Source extract:
# # #
Last week in this space, my colleague Eve Fairbanks argued that we shouldn’t call the slaughter of Darfuris “genocide.” This line of thought, I’m horrified to report, is gaining in popularity, in large part because it serves as a pretense for excusing ourselves from direct intervention. Eve didn’t go that far — she admitted that the massacres “must be stopped, probably by outside force” — but she wanted to get real about a word that, she said, has been misapplied.
Wrong.
This familiar complaint is twofold. One half says, as Eve put it, that “being so hung up on a definition causes a lot of dangerous argumentative dithering.” But, in the case of Darfur, there’s something worse than wasting time on semantics — complete inaction. And failing to call murderous persecution by its right name is a sure formula for ignoring it. There’s a very important distinction between sectarian strife (when Sunni terrorists blow up Iraqi Shiites to instigate a civil war) and genocide (when one religious, racial, ethnic or national group aims to wipe out another). Ethnic strife is a political — and sometimes moral — calamity; but genocide is something else altogether. The 20th century has taught us that, no matter where it is or who it involves, we are compelled to stop it. Immediately.
The other half of the complaint says that the definition of genocide is actually quite narrow — and conditions in Darfur don’t satisfy it. (Never mind that this entails being “hung up on a definition.”) This is partially correct: One definition holds that genocide hinges on an intent to destroy an “entire” group. As Eve argued, “It can be hard to tell from the outside when a faction intends to terminate a group, but there’s often … a lot more evidence than there is in Darfur.”
But her contention is wrong on two counts.
First, although I can’t catalogue every Sudanese abomination here, there’s ample evidence — even enough to convince the U.S. government, which has never been cavalier with the term — that genocide is taking place.
# # #
Recorded information:
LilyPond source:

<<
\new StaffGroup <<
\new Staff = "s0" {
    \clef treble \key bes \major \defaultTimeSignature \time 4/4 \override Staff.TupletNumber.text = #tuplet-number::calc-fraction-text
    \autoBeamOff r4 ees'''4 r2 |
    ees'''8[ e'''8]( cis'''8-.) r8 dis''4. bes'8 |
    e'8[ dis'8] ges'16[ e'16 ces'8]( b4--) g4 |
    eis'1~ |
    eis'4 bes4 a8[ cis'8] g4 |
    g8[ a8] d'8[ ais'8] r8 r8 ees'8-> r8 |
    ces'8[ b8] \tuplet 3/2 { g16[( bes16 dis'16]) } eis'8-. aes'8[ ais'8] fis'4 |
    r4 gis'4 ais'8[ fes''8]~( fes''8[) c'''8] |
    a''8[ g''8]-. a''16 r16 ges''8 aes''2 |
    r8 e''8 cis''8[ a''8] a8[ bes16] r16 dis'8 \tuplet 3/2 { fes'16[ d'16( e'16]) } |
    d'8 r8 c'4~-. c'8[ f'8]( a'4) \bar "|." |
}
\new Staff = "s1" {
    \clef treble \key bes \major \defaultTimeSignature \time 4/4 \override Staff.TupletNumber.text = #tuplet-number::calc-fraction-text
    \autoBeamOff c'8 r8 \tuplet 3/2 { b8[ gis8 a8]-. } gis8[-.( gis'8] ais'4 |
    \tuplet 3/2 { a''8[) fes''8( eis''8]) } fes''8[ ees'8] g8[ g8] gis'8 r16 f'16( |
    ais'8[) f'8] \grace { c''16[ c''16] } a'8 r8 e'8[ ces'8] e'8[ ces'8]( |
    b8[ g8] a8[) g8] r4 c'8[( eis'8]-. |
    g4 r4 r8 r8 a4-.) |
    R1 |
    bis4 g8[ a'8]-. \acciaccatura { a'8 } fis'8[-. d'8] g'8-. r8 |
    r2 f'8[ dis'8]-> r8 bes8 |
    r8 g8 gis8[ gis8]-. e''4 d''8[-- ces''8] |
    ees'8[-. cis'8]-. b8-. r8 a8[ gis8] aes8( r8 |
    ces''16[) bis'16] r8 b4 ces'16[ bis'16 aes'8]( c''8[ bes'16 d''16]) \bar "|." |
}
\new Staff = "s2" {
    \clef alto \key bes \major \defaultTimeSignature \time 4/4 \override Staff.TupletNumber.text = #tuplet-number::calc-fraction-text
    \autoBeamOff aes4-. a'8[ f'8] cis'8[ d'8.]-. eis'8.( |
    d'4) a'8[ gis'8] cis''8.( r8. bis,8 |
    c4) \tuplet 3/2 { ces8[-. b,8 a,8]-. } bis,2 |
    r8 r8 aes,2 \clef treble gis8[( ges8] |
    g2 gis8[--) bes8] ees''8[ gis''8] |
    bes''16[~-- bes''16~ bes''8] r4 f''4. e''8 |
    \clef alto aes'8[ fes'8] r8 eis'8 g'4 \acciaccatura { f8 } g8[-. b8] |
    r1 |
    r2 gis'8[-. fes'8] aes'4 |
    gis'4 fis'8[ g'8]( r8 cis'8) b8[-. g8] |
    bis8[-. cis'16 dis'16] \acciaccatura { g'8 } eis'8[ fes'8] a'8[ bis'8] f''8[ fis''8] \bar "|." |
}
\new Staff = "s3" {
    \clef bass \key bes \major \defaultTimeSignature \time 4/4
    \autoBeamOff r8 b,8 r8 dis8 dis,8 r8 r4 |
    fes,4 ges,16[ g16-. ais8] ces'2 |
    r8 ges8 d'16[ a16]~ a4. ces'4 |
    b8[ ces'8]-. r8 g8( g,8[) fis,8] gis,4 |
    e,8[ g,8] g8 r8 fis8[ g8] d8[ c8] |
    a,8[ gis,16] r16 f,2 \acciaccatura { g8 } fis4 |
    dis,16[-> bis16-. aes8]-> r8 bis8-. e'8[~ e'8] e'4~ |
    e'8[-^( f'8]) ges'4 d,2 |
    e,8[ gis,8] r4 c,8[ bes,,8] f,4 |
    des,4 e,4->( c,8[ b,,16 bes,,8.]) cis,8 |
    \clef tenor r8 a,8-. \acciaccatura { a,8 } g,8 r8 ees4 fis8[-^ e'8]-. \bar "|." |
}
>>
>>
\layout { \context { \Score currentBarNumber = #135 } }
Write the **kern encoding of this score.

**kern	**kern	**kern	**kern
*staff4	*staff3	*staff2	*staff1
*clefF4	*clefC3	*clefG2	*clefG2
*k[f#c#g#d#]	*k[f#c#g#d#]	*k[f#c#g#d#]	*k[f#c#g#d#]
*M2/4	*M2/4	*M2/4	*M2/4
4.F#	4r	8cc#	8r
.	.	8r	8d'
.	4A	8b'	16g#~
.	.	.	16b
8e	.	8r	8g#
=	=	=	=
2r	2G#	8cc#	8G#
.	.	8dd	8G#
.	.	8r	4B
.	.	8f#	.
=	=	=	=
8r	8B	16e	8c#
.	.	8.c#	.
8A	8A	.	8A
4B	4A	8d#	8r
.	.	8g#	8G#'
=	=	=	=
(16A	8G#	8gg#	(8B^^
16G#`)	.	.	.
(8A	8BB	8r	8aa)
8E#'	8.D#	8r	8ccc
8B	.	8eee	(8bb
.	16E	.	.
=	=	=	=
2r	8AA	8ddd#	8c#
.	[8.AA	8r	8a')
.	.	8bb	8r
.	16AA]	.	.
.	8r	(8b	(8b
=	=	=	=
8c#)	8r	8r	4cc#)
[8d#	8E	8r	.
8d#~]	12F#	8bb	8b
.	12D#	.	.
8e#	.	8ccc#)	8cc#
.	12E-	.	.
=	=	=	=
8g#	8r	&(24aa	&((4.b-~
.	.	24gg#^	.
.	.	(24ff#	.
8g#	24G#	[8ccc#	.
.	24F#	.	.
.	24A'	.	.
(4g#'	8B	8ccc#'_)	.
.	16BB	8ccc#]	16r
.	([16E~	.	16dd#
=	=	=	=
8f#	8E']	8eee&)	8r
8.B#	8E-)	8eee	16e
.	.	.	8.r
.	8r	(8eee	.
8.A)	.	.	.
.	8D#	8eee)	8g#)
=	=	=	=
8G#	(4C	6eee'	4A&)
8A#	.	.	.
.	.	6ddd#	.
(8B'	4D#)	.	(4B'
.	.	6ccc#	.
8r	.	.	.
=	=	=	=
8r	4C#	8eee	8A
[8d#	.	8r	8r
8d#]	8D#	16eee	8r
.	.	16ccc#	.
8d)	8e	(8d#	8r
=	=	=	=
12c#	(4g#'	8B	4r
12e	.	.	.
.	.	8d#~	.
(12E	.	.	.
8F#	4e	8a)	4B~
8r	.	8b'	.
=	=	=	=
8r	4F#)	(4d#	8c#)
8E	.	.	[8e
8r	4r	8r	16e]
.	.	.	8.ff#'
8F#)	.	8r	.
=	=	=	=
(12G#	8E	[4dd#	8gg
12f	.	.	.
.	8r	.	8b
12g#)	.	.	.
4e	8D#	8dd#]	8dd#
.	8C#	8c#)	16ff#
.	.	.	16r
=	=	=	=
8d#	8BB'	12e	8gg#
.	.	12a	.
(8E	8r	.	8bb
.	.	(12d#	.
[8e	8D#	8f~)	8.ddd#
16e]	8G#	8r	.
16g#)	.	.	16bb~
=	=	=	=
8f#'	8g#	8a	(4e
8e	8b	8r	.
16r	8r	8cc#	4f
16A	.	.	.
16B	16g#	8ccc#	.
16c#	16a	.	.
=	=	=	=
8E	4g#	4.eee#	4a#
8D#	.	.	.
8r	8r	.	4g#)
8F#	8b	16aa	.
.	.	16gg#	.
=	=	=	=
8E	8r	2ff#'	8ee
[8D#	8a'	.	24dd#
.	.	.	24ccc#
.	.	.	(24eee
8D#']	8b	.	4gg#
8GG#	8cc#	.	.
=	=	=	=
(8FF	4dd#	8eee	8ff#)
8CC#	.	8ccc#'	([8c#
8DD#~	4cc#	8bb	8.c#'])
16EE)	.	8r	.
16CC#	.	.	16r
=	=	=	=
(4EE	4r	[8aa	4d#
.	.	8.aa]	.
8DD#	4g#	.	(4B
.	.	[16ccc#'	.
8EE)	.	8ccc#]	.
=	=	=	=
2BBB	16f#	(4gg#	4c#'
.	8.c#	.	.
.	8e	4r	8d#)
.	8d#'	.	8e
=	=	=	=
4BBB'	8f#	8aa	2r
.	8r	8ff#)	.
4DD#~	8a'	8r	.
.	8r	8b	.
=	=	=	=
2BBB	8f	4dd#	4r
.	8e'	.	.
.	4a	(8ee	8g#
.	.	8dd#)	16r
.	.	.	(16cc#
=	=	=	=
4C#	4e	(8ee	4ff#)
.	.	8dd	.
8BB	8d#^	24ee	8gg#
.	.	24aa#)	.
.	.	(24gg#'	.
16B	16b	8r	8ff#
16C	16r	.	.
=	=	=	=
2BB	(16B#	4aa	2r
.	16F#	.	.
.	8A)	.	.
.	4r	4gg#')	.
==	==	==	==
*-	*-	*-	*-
# # #
Apply what you read:
a: Can you transcribe the part of the Darfur column that opens with the words containing "This familiar complaint" and closes with "stop it. Immediately."?
b: Could you resume the Darfur column right after its last sentence and carry the argument on?
The records have nothing to do with the Darfur column.

Responses to the exercise:
a:
This familiar complaint is twofold. One half says, as Eve put it, that “being so hung up on a definition causes a lot of dangerous argumentative dithering.” But, in the case of Darfur, there’s something worse than wasting time on semantics — complete inaction. And failing to call murderous persecution by its right name is a sure formula for ignoring it. There’s a very important distinction between sectarian strife (when Sunni terrorists blow up Iraqi Shiites to instigate a civil war) and genocide (when one religious, racial, ethnic or national group aims to wipe out another). Ethnic strife is a political — and sometimes moral — calamity; but genocide is something else altogether. The 20th century has taught us that, no matter where it is or who it involves, we are compelled to stop it. Immediately.

b:
Second, the Convention on the Prevention and Punishment of the Crime of Genocide — adopted by the United Nations and ratified by the United States — uses the words “in whole or part” and includes not just massacres but also mutilation, psychological torture, measures to prevent births and the theft of children. (Raphael Lemkin, who coined the term, emphasized that genocide can also mean “a coordinated plan of different actions aiming at the destruction of essential foundations of the life of national groups,” including “the disintegration of the political and social institutions, of culture, language, national feelings, religion and the economic existence of national groups, andthe destruction of the personal security, liberty, health, dignity and even the lives of the individuals belonging to such groups.”) That much, obviously, is happening in Darfur.
In some measure, the precise legal definition doesn’t even matter. Whether the Janjaweed are trying to cleanse the Darfuris mostly or entirely, the point is the same (in this sense, Eve is right) — there is a human rights crisis equaling genocide. Here, moralism should trump legalism.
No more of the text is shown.